Maintenant que le décor est planté, penchons-nous particulièrement sur la cible qui nous intéresse : les joueurs, et au-delà les geeks de notre époque. Comme bien des enfants de la dernière génération, disons, la fin des années 1970, le rapport à l’alimentation a été modifié par rapport à leurs aînés. Il y a eu l’irruption de la télé pendant les repas par exemple, la désacralisation du repas, l’essor de la nourriture industrielle de plus en plus élaborée (plus chère et sans pour autant être meilleure), et l’arrivée des écrans dans chaque pièce de la maison.
Les situations varient évidemment selon les milieux sociaux, les lieux de vie, l’endroit où sont pris les repas / et déjeuners. Mais ces facteurs-là, et ceux que nous avons évoqués auparavant, expliquent le changement des modes de consommation alimentaire, et le glissement progressif d’une partie de la population ces nouvelles façons de manger.
Du repas à table on est passé au plateau télé, à l’assiette devant le PC. L’irruption des jeux (massivement) multijoueur aura encore modifié ces pratiques avec l’arrivée de contraintes horaires pour joueur à plusieurs.
« La bouffe » vue par Cyprien. Caricature pas si éloignée de la réalité
L’absence relative d’éducation culinaire ou alimentaire n’aide pas à améliorer la situation, et quand bien même quelqu’un sait ce qui est mieux, il n’aura pas forcément la possibilité de le mettre en œuvre. Des repas équilibrés sont souvent des vœux pieux par manque de temps, de volonté ou d’argent. Prenons aussi en compte le facteur flemme, ou le fait que ce ne soient pas les joueurs concernés qui fassent eux-mêmes la nourriture, et vous obtenez un panorama alimentaire rempli de gens qui délaissent complètement les règles essentielles de la nutrition. En outre, de ce point de vue, quitte à devoir manger, autant que ce soient des choses qui fassent plaisir (typiquement pas des steaks de tofu bio), plutôt que des aliments moins appétissants.
Si les joueurs mangent si mal, c’est que le fait de jouer assidument n’est plus compatible avec un mode de vie vertueux du point de vue alimentaire. Il y a quelques années, avant l’arrivée massive d’Internet et des jeux multijoueurs, les choses étaient dans le même état qu’avec l’arrivée de la télé. À présent que beaucoup de gamers ont leurs cercles de compagnons de jeu, la donne est différente.

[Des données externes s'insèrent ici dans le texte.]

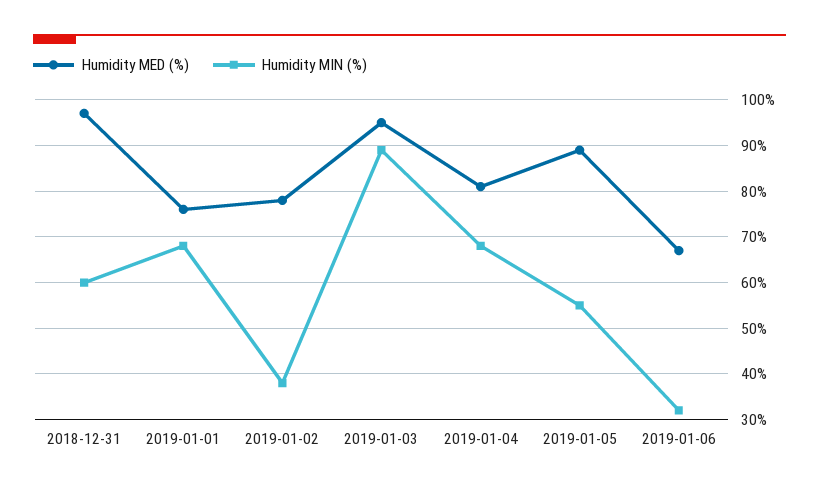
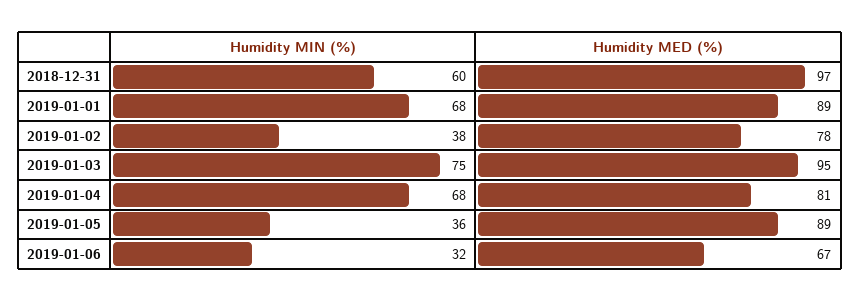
Humidity MED (%), 2019-01-01: 75 -> 89
Humidity MIN (%), 2019-01-03: 90 -> 75
Humidity MIN (%), 2019-01-05: 55 -> 36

Le cas le plus emblématique est celui des MMO. S’engager dans une guilde qui raide à 20h30 n’est pas compatible avec les repas familiaux pris à la même heure. De même, rentrer tard du travail ne sera pas facilement accommodable avec de tels horaires, à moins de sacrifier sa vie de joueur ou son équilibre nutritionnel. Le choix est alors à faire entre l’exil des repas familiaux, ou celui de son groupe de joueurs. Ceux qui vivent seuls n’auront pas ce dilemme en revanche. On peut décliner ce genre de rendez-vous multijoueur sur les autres types de jeu ou support, évidemment, mais se retrouver entre amis pour une partie sera toujours moins contraignant que les impératifs organisationnels d’une guilde ambitieuse.

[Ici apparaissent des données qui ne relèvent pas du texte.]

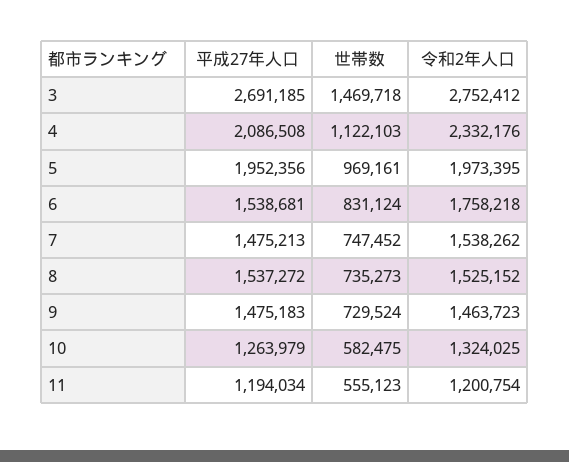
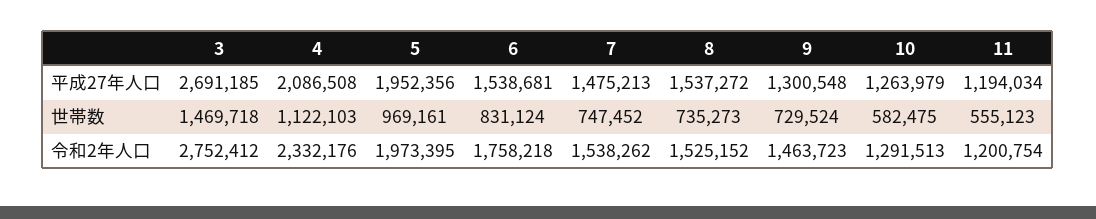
平成27年人口, 9: 1475183 -> 1300548
令和2年人口, 10: 1324025 -> 1291513

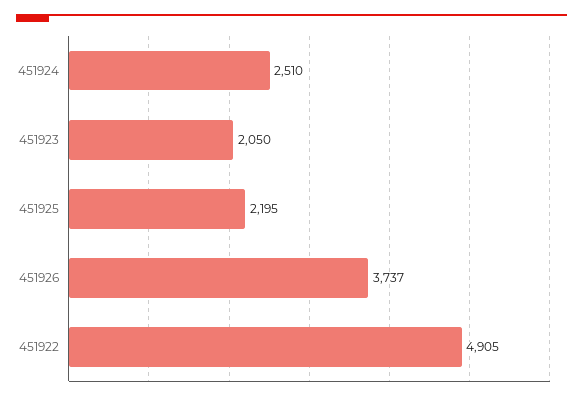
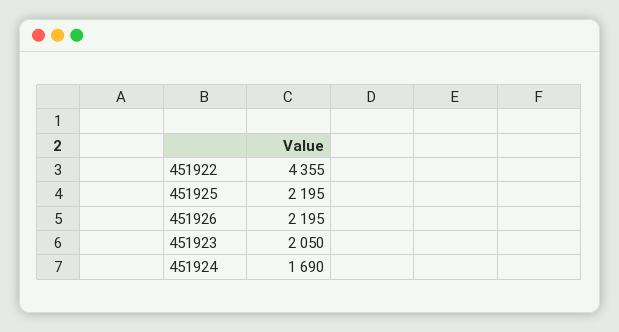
451924: 2510 -> 1690
451926: 3737 -> 2195
451922: 4905 -> 4355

Contrairement à l'IRL, dans les MMO on sait bouffer
Les LAN et grosses compétitions sont également des lieux privilégiés de ce genre de consommation alimentaire. Réunissez ensemble des gens adeptes des fast-foods et sandwichs en tous genres, venus pour jouer et pas pour un séjour gastronomique, et vous obtiendrez inévitablement des tables constellées d’emballages de sandwichs en tout genre, de boites de gâteaux, de bouteilles ou canettes de sodas, voire, plus récemment de boissons énergisantes. À une moindre échelle les IRL reproduisent aussi ce schéma, même si les cas varient selon les situations, et que ces moments sont aussi l’occasion de se faire de bonnes bouffes.

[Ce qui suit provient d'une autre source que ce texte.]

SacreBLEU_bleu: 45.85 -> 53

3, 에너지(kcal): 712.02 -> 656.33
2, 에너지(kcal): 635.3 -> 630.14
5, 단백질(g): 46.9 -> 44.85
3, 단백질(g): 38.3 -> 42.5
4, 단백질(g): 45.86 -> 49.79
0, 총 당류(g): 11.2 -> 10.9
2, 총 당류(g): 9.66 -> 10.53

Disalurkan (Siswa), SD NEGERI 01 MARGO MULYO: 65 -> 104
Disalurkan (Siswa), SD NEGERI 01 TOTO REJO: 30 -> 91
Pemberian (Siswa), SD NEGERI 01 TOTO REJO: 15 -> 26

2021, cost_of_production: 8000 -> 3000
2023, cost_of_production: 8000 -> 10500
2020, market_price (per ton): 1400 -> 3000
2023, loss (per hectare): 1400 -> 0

Ces modes de consommation sont outre le reflet de l’air du temps, le prolongement des comportements des joueurs de leur âge. Amusez-vous à roder près d’un lycée ou d'une université, et vous verrez que finalement le comportement alimentaire des joueurs n’est qu’un reflet supplémentaire des mœurs alimentaires d’une société qui s’est convertie à ce que certains appellent la malbouffe. Le phénomène n’est pas propre à la jeunesse, il est seulement accentué. Si en grandissant les gens mangent un peu moins mal, le repas du midi est rarement l’occasion d’une escapade gastronomique à une table étoilée.